Limited Infusion Therapy for Omicron
Pardee UNC Health Care has received a limited supply of therapeutic antibodies known as Sotrovimab, the only monoclonal antibody mAb therapy which has significant activity against the Omicron variant. Even though there is no way of verifying variant status at a local level, it is now believed that the majority of current COVID cases are the result of the highly contagious Omicron variant.
The entire western North Carolina region received very limited supply, with no guarantee of future availability. In an effort to manage this very limited supply, criteria for eligibility has been dramatically curtailed.
The other two mAb which were in use (BAM/Ete and REGEN-CoV) are no longer allocated by the federal government due to their inactivity against Omicron. Therefore, Sotrovimab will only be offered initially to a small number of very high-risk patients, and BAM/Ete and REGEN-CoV will not be offered. Sotrovimab allocation moving forward is unknown at this time, and will depend on drug availability to the state as allocated by the federal government. It is possible that on any given day, Sotrovimab will not be available. Learn more.

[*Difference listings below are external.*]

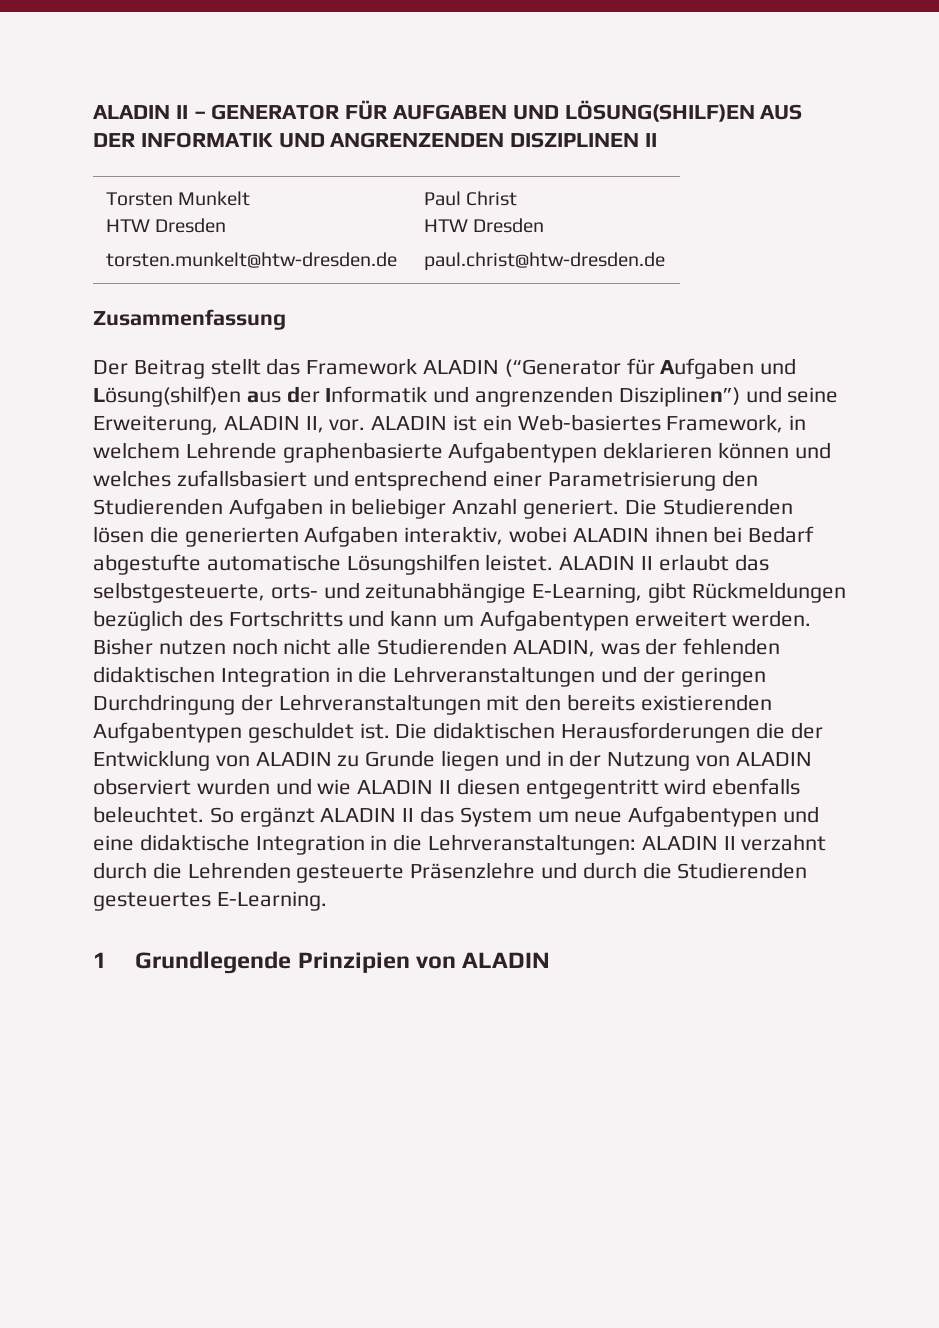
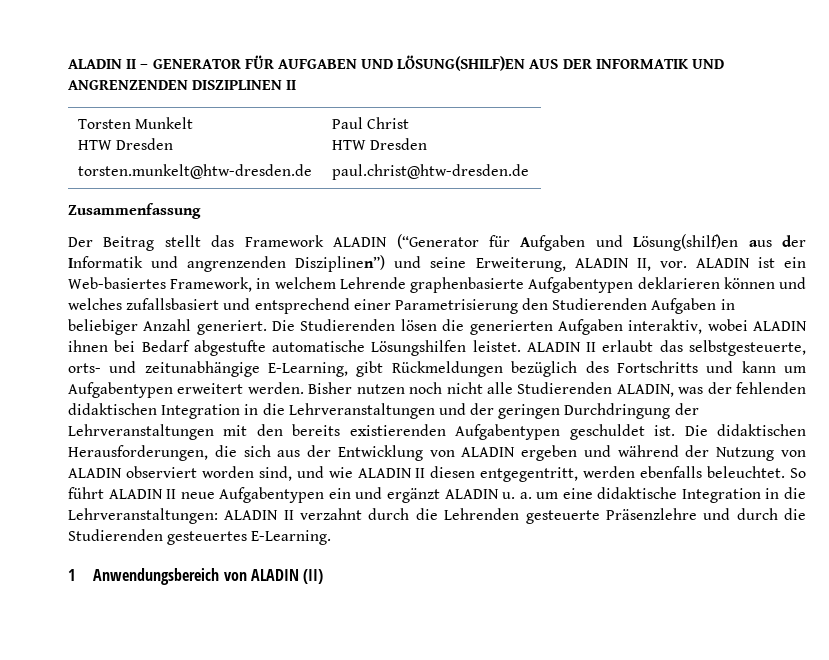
[561,722,823,743] [93,750,564,771] Herausforderungen die der Entwicklung von ALADIN zu Grunde liegen und in -> [68,445,679,461] Herausforderungen, die sich aus der Entwicklung von ALADIN ergeben und während
[196,778,270,795] wurden -> [201,466,292,481] worden sind,
[525,778,707,799] entgegentritt wird -> [480,466,636,482] entgegentritt, werden
[239,806,820,827] ergänzt ALADIN II das System um neue Aufgabentypen und -> [68,487,559,503] führt ALADIN II neue Aufgabentypen ein und ergänzt ALADIN u. a. um
[135,951,551,974] Grundlegende Prinzipien von ALADIN -> [93,568,324,585] Anwendungsbereich von ALADIN (II)

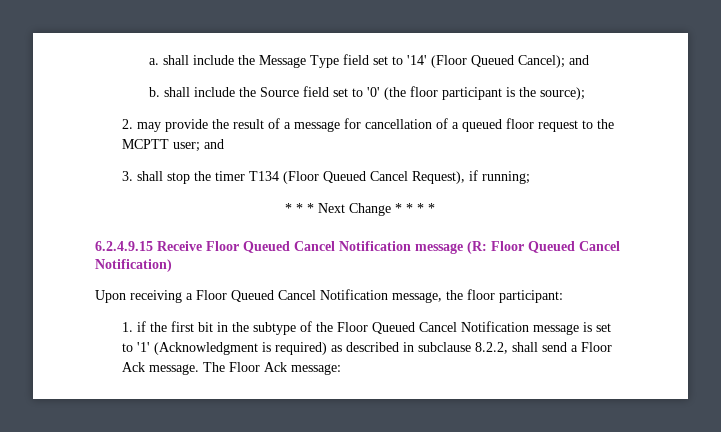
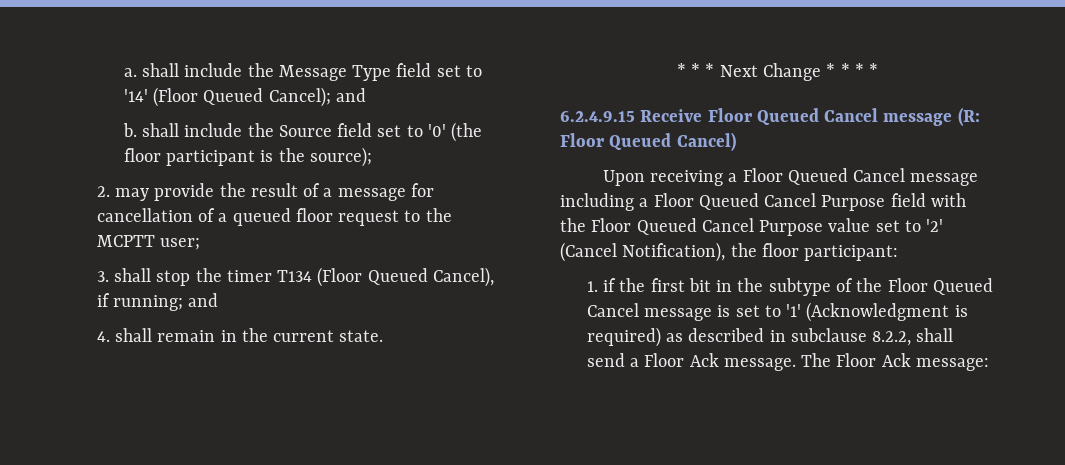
[204,139,225,149] and -> (201, 244) none
[370,171,466,184] Cancel Request), -> [433,267,495,287] Cancel),
(531, 177) none -> [188,293,219,307] [96,328,384,342] and // 4. shall remain in the current state.
[339,241,411,251] Notification -> (879, 115) none
[579,241,620,251] [95,259,172,272] Cancel Notification) -> [676,132,736,151] Cancel)
[320,289,442,303] Notification message, -> [910,173,979,186] [560,193,966,211] [560,218,944,236] [560,242,726,262] message including a Floor Queued Cancel Purpose field with the Floor Queued Cancel Purpose value set to '2' (Cancel Notification),
[461,321,530,332] Notification -> (639, 310) none

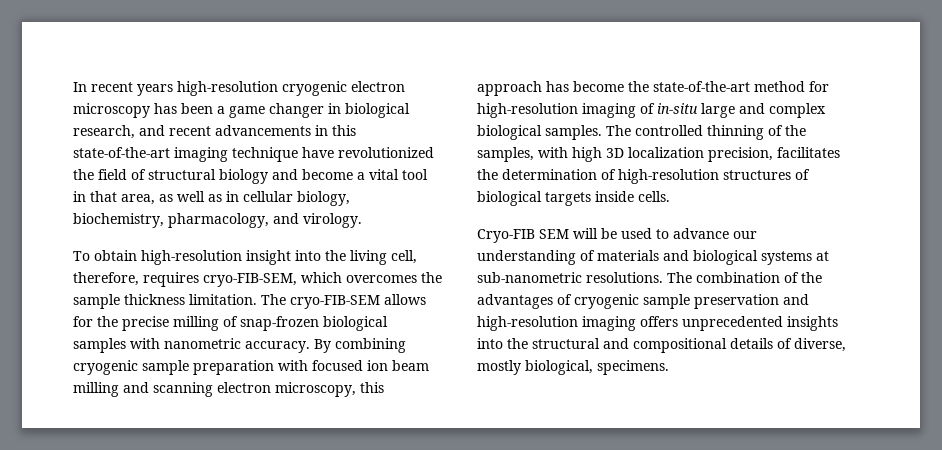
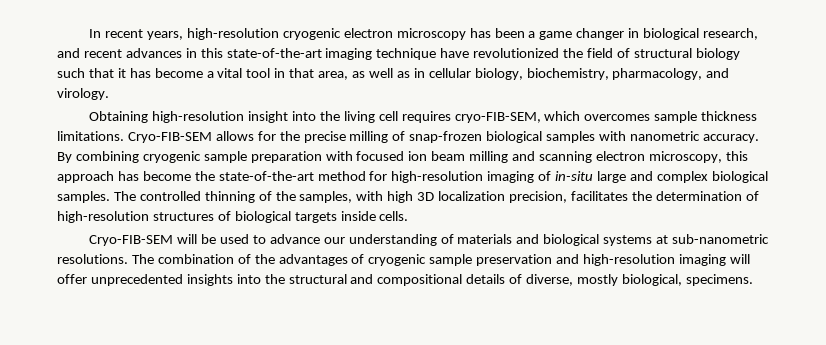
[137,84,173,96] years -> [147,31,184,40] years,
[215,125,311,136] advancements -> [125,48,182,58] advances
[272,169,298,180] and -> [57,68,151,78] such that it has
[73,250,137,261] To obtain -> [89,111,149,123] Obtaining
[391,250,417,264] [73,272,139,286] cell, therefore, -> [378,111,398,121] cell
[421,272,442,283] the -> (651, 117) none
[189,294,380,309] limitation. The cryo-FIB-SEM -> [57,131,212,143] limitations. Cryo-FIB-SEM
[477,229,569,243] Cryo-FIB SEM -> [89,235,174,246] Cryo-FIB-SEM
[640,316,678,327] offers -> [729,254,750,264] [57,274,87,284] will offer

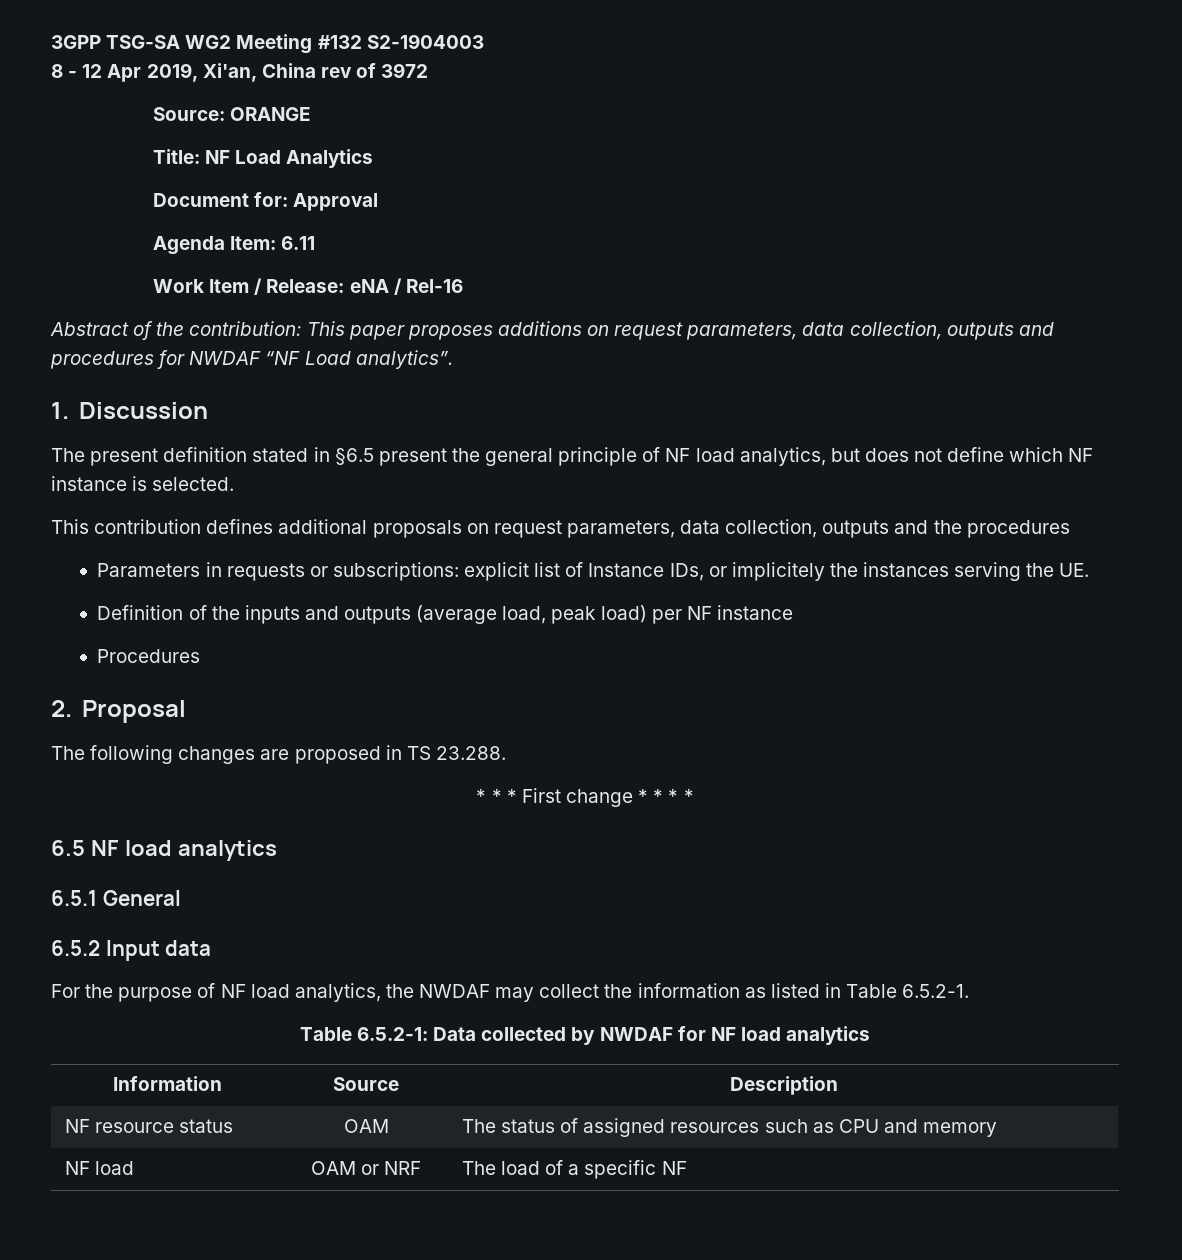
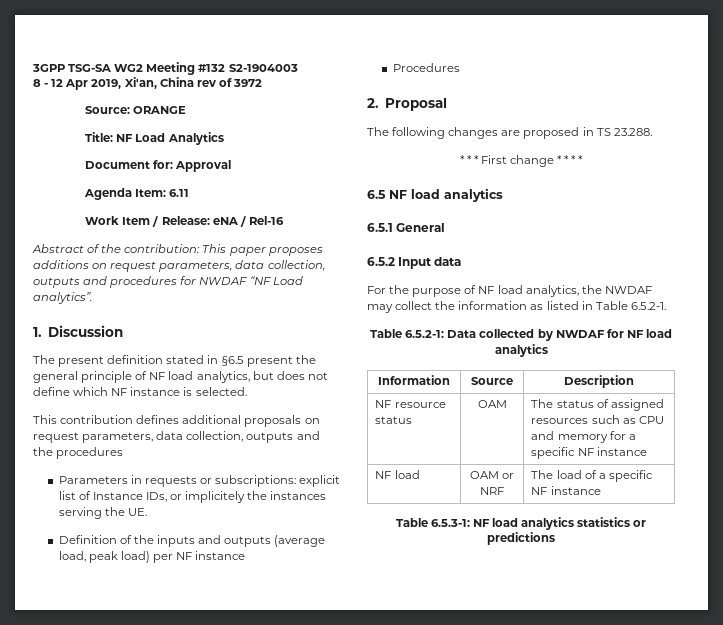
(998, 1129) none -> [609,431,636,440] [531,447,647,459] for a specific NF instance
(687, 1168) none -> [550,486,601,495] [395,517,647,530] [487,532,555,545] instance // Table 6.5.3-1: NF load analytics statistics or predictions

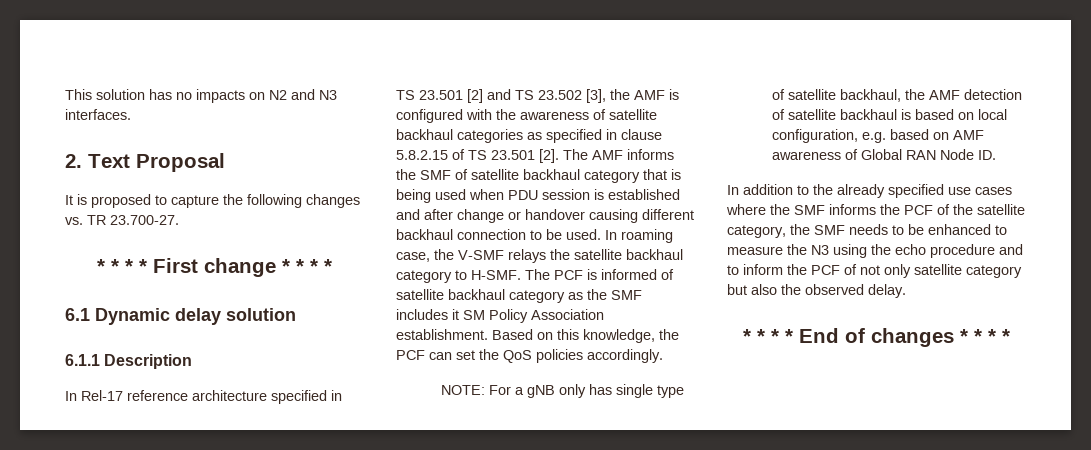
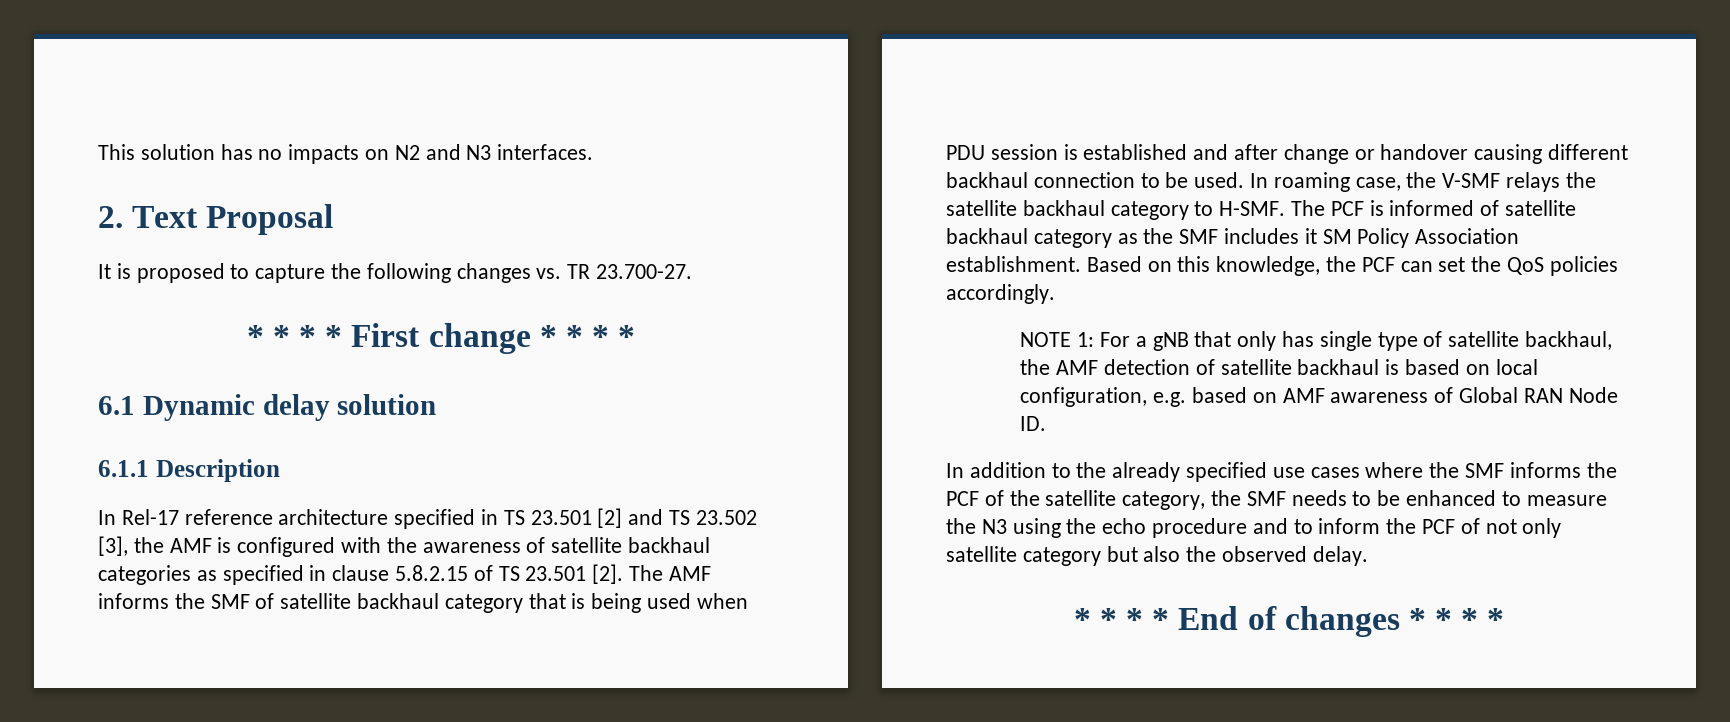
[440,385,485,395] NOTE: -> [1020,332,1095,347] NOTE 1:
(555, 391) none -> [1194,331,1232,347] that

Patient eligibility for Sotrovimab
Inclusion criteria have been defined by the state. All criteria must be met, no exceptions. Treatments will be provided only by provider referral and dependent upon availability.
- Confirmed COVID-19 infection
- 1 or more mild-to-moderate COVID-19 symptoms
- Infused within 10 days of symptom onset
- Not hospitalized
- Not receiving supplemental O2
- ≥12 years of age and ≥40 kg
- Meets at least one of the following high-risk criteria:
- Age ≥ 80 years, regardless of vaccine status
- Age ≥ 70 years and unvaccinated
- BMI ≥ 40 kg/m2 and unvaccinated
- Severe chronic lung disease, regardless of vaccine status.
- Severe immune compromise, regardless of vaccine status.
Monoclonal Antibody Infusion Clinic Closed Dec. 24
Pardee UNC Health Care is no longer offering Monoclonal Antibody infusion therapy (also known as REGEN-COV or Regeneron) for COVID-19. In response to an increase in cases as a result of the Omicron variant, a lack of effective monoclonal antibody treatments for this new variant, and supply issues nationally, Pardee UNC Health Care has ceased operating its infusion clinic, effective Friday, Dec. 24. While the monoclonal antibody treatments previously available for infusions have been highly effective at treating COVID and the most recent variants, they are not as effective at treating the new Omicron-driven COVID cases. Learn more.
What Are Monoclonal Antibodies?
Antibodies are part of our natural defense against viruses such as SARS-CoV-2, the virus that causes COVID-19. But they take time for the body to make. Antibodies designed to attack COVID-19 have been developed, and in several studies have been shown to reduce the risk of progressing to severe COVID-19 and hospitalization when given early to people who test positive for COVID-19. This therapy is given as an infusion through an IV at a dedicated location at the hospital.